* What to do *
Copy the items from the line containing "What is the maximum" through the line containing "AIS (ms), PIS (ms)", keeping every character and line unchanged.

* Listed records *

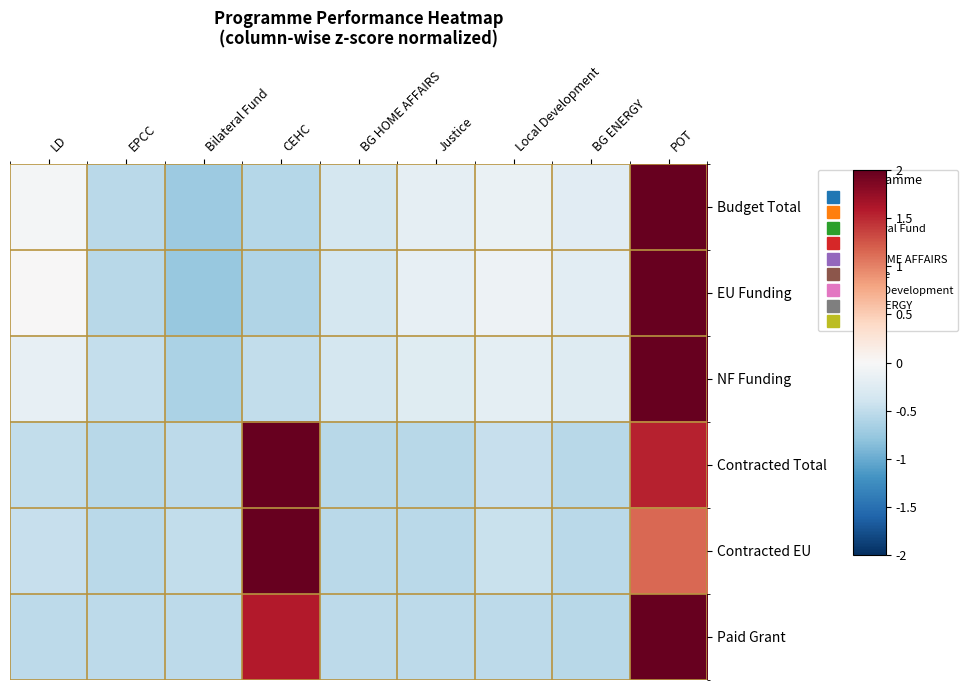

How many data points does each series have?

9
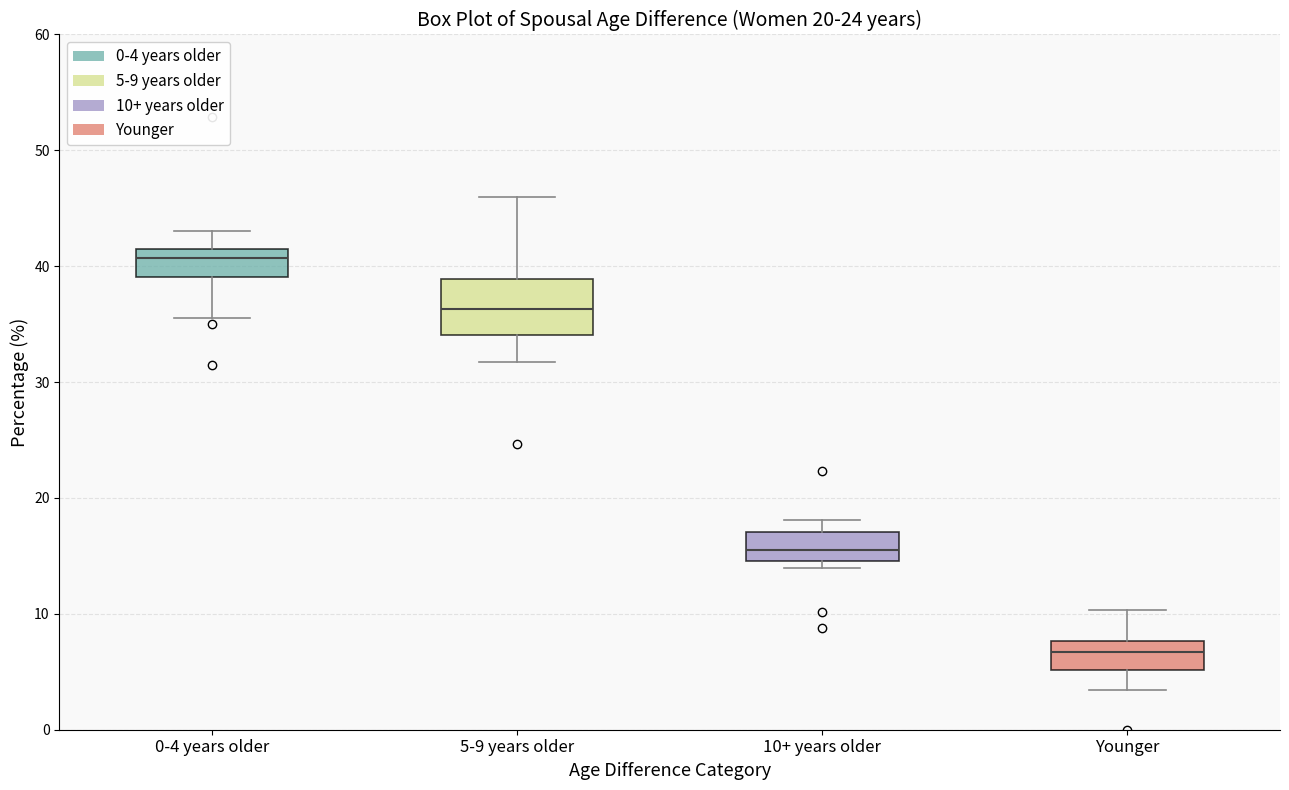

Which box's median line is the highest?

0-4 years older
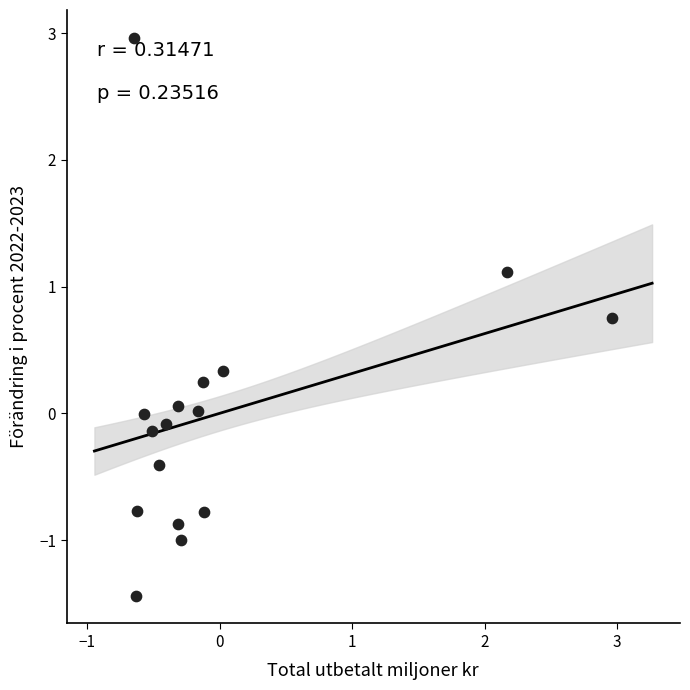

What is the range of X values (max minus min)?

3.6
--
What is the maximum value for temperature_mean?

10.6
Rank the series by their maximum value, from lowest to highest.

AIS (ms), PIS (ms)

* Answer to this exercise *
What is the maximum value for temperature_mean?

10.6
Rank the series by their maximum value, from lowest to highest.

AIS (ms), PIS (ms)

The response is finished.